Your instructions
Rewrite the text lines of all the rows below as a Markdown table with the columns No. and Line, giving each line a number and skipping blank lines. Leave the pictures out of the answer.

►

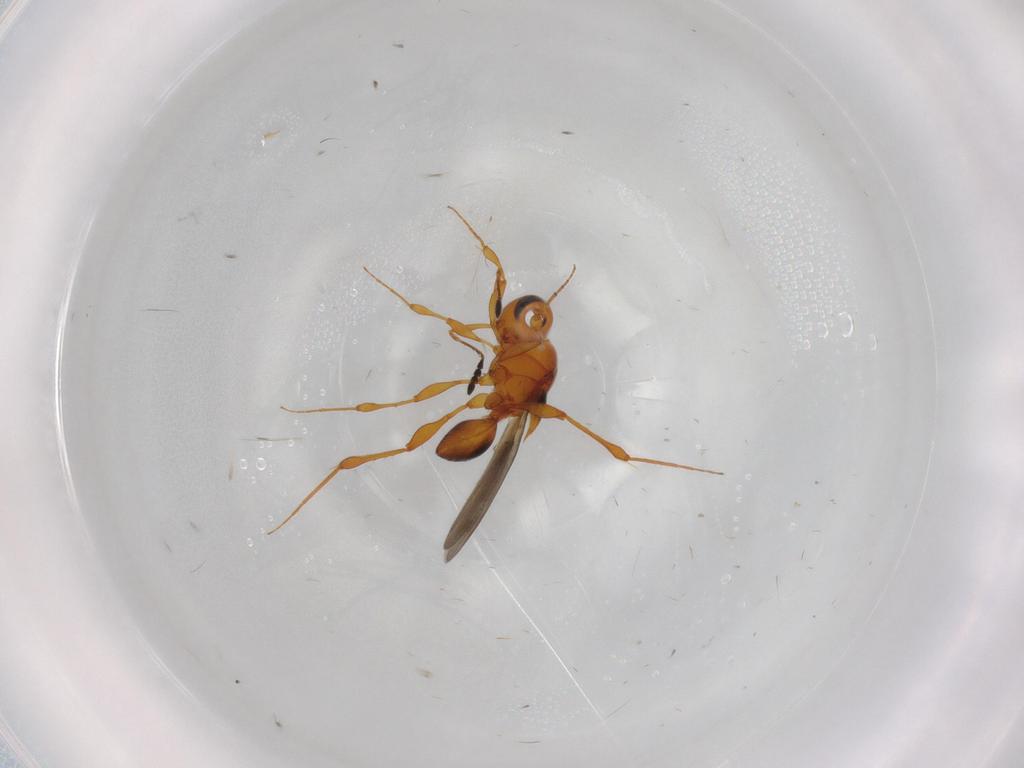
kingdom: Animalia
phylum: Arthropoda
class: Insecta
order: Hymenoptera
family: Platygastridae
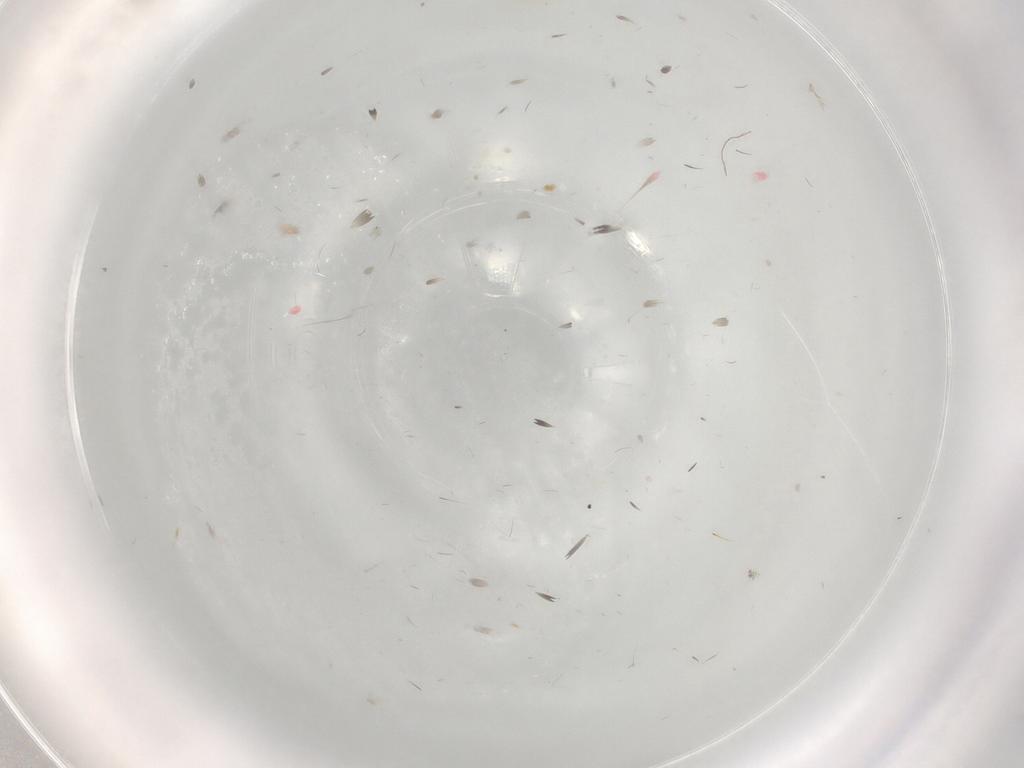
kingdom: Animalia
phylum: Arthropoda
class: Insecta
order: Hemiptera
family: Cicadellidae
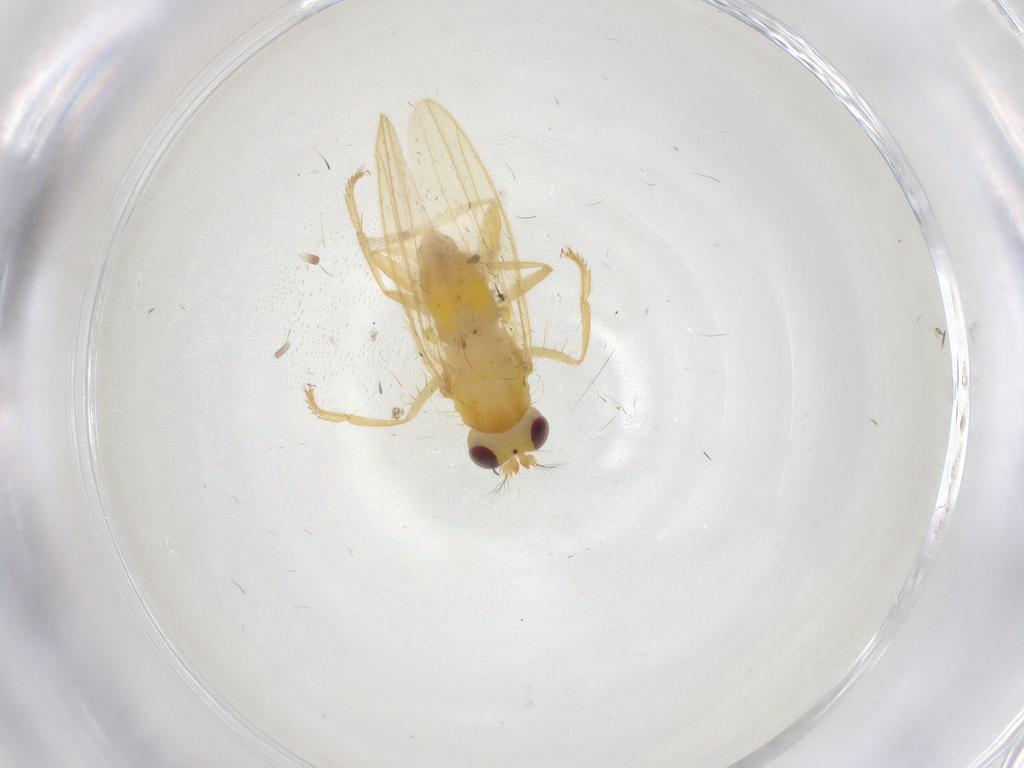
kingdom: Animalia
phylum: Arthropoda
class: Insecta
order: Diptera
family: Periscelididae
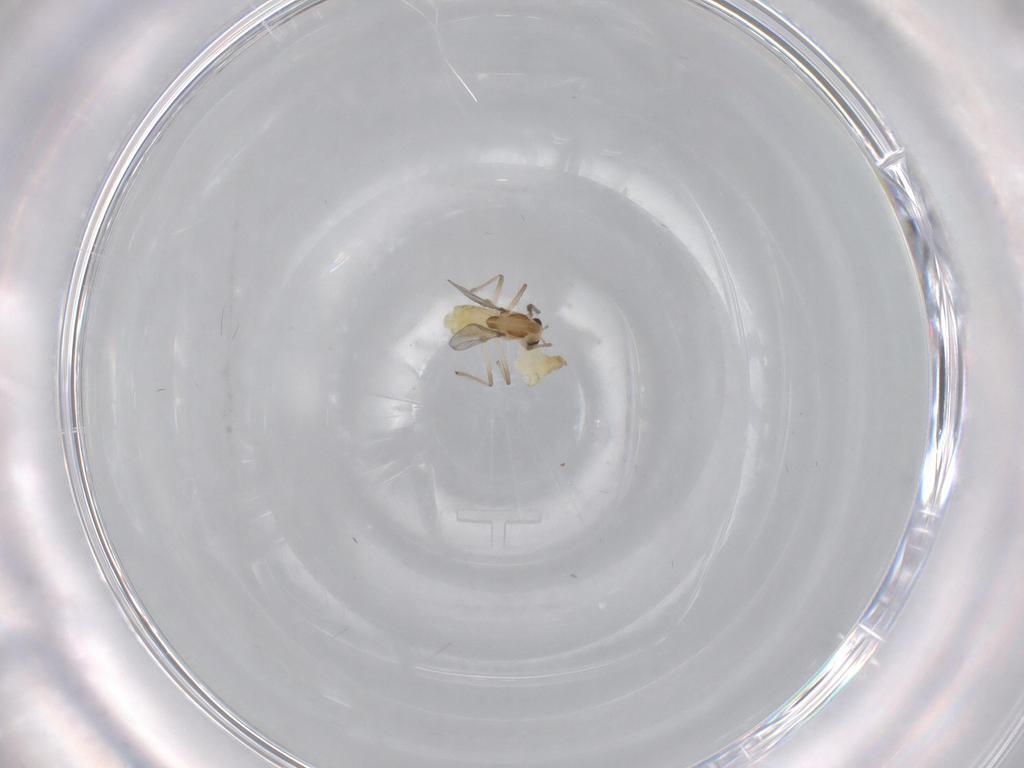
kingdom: Animalia
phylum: Arthropoda
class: Insecta
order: Diptera
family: Chironomidae
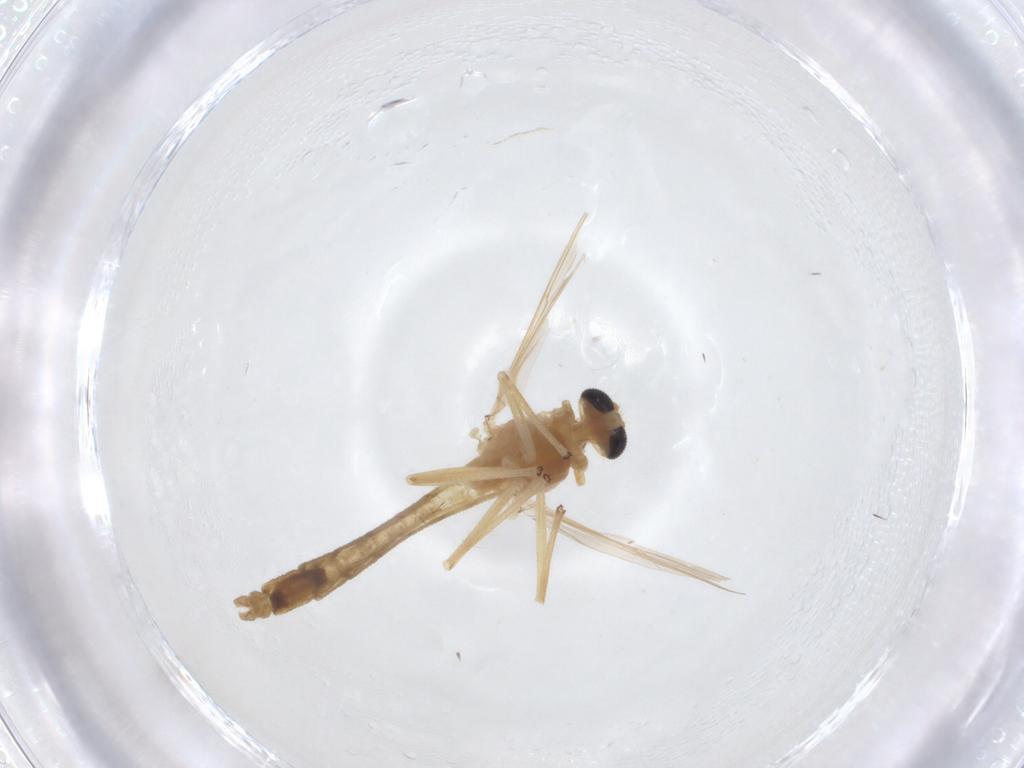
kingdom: Animalia
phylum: Arthropoda
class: Insecta
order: Diptera
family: Chironomidae
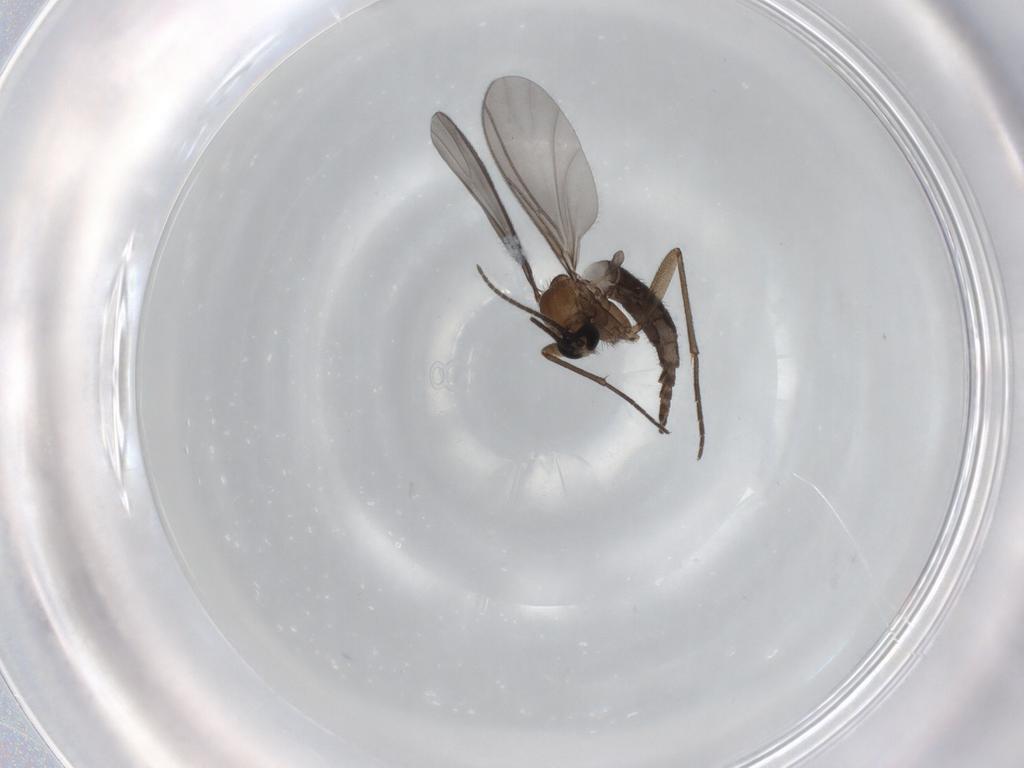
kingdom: Animalia
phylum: Arthropoda
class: Insecta
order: Diptera
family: Sciaridae
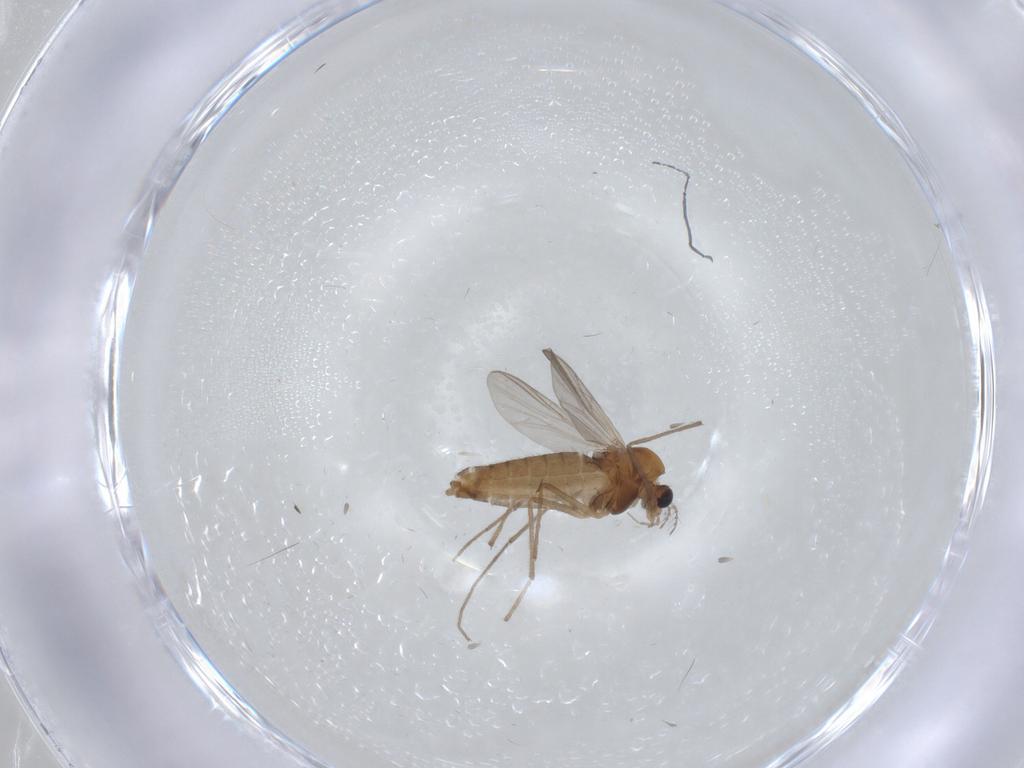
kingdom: Animalia
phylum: Arthropoda
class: Insecta
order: Diptera
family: Chironomidae
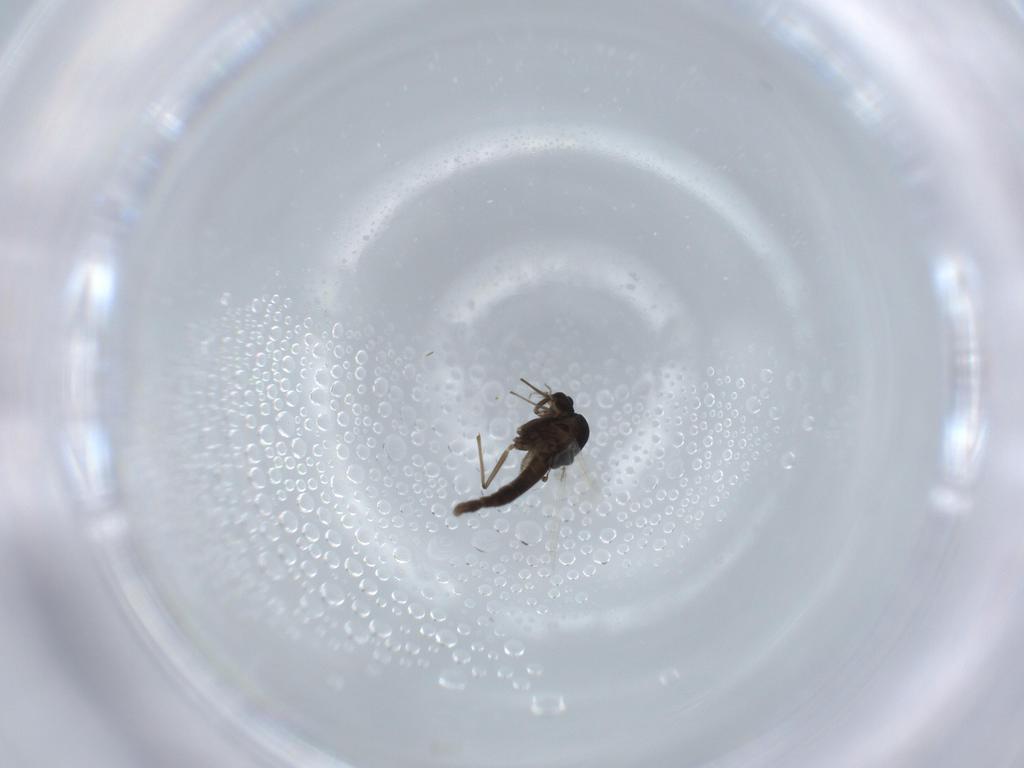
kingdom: Animalia
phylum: Arthropoda
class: Insecta
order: Diptera
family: Chironomidae
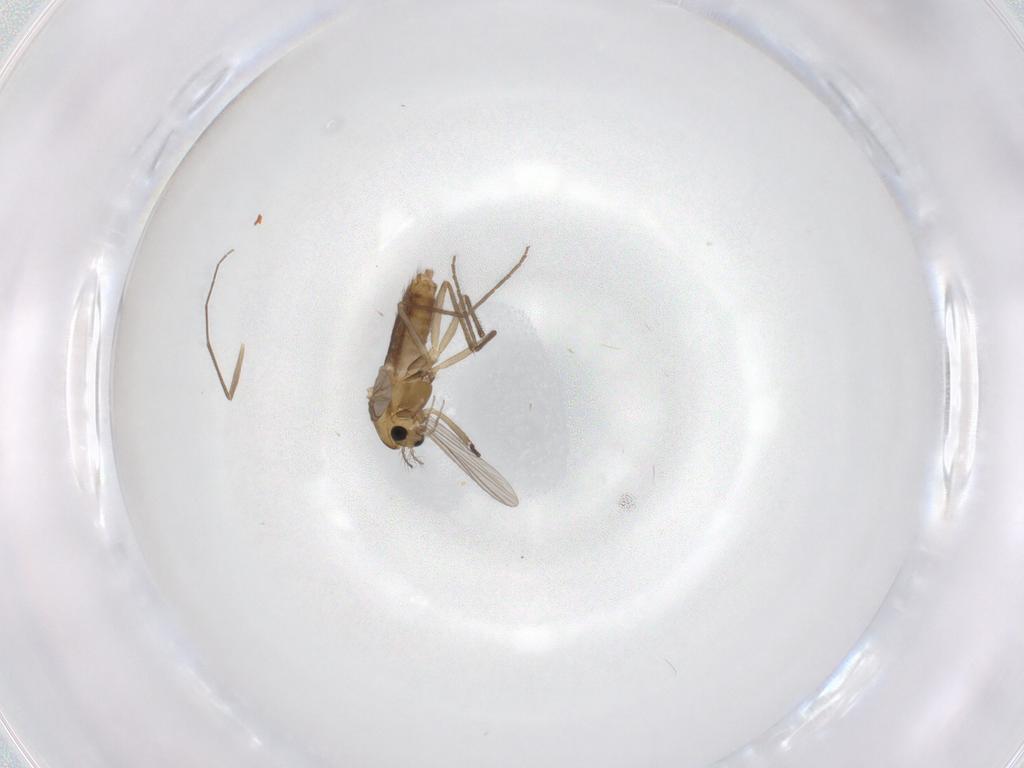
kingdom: Animalia
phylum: Arthropoda
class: Insecta
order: Diptera
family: Chironomidae
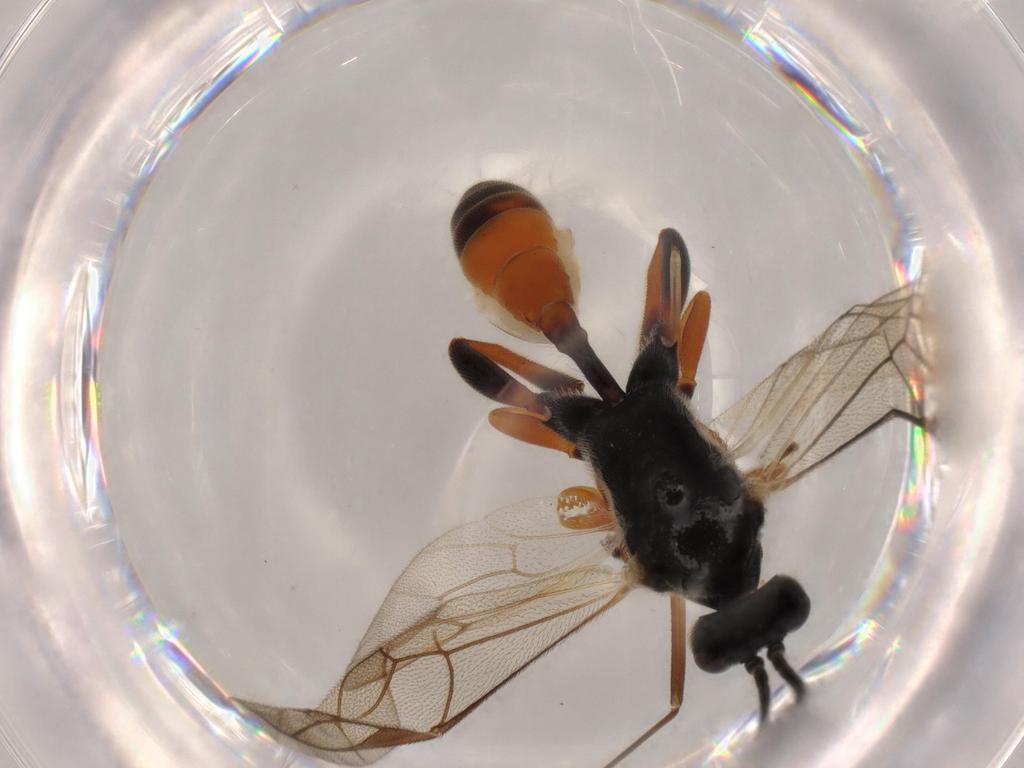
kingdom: Animalia
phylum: Arthropoda
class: Insecta
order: Hymenoptera
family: Ichneumonidae
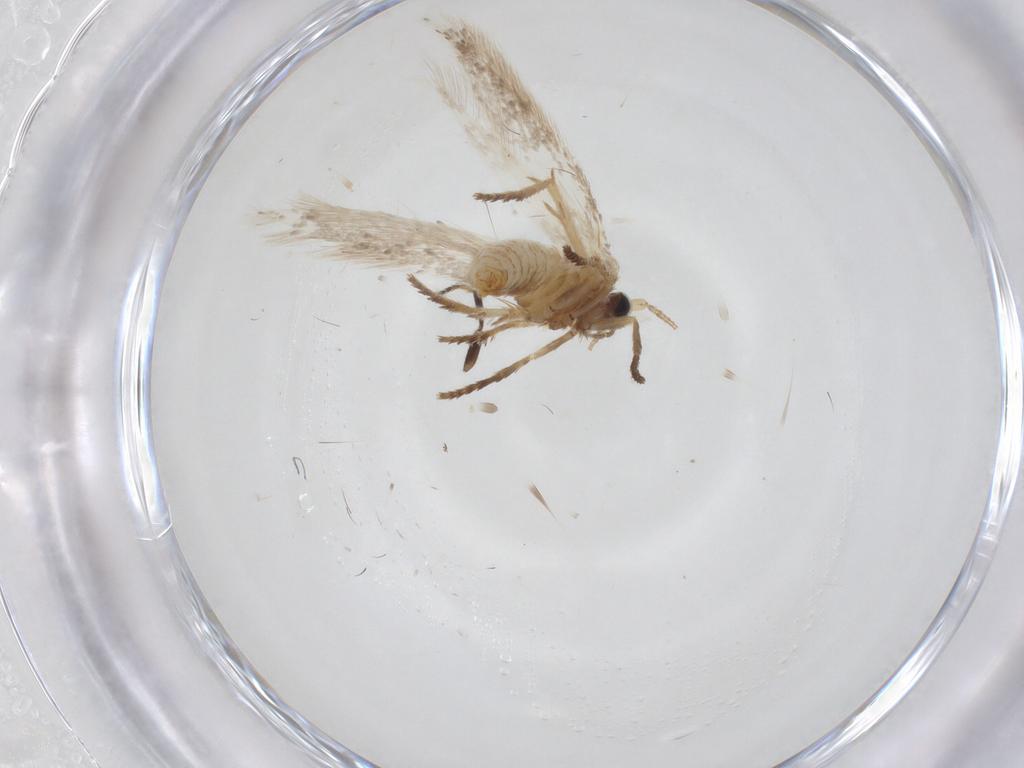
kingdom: Animalia
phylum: Arthropoda
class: Insecta
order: Lepidoptera
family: Gelechiidae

◄

Final result
| No. | Line |
|---|---|
| 1 | kingdom: Animalia |
| 2 | phylum: Arthropoda |
| 3 | class: Insecta |
| 4 | order: Hymenoptera |
| 5 | family: Platygastridae |
| 6 | kingdom: Animalia |
| 7 | phylum: Arthropoda |
| 8 | class: Insecta |
| 9 | order: Hemiptera |
| 10 | family: Cicadellidae |
| 11 | kingdom: Animalia |
| 12 | phylum: Arthropoda |
| 13 | class: Insecta |
| 14 | order: Diptera |
| 15 | family: Periscelididae |
| 16 | kingdom: Animalia |
| 17 | phylum: Arthropoda |
| 18 | class: Insecta |
| 19 | order: Diptera |
| 20 | family: Chironomidae |
| 21 | kingdom: Animalia |
| 22 | phylum: Arthropoda |
| 23 | class: Insecta |
| 24 | order: Diptera |
| 25 | family: Chironomidae |
| 26 | kingdom: Animalia |
| 27 | phylum: Arthropoda |
| 28 | class: Insecta |
| 29 | order: Diptera |
| 30 | family: Sciaridae |
| 31 | kingdom: Animalia |
| 32 | phylum: Arthropoda |
| 33 | class: Insecta |
| 34 | order: Diptera |
| 35 | family: Chironomidae |
| 36 | kingdom: Animalia |
| 37 | phylum: Arthropoda |
| 38 | class: Insecta |
| 39 | order: Diptera |
| 40 | family: Chironomidae |
| 41 | kingdom: Animalia |
| 42 | phylum: Arthropoda |
| 43 | class: Insecta |
| 44 | order: Diptera |
| 45 | family: Chironomidae |
| 46 | kingdom: Animalia |
| 47 | phylum: Arthropoda |
| 48 | class: Insecta |
| 49 | order: Hymenoptera |
| 50 | family: Ichneumonidae |
| 51 | kingdom: Animalia |
| 52 | phylum: Arthropoda |
| 53 | class: Insecta |
| 54 | order: Lepidoptera |
| 55 | family: Gelechiidae |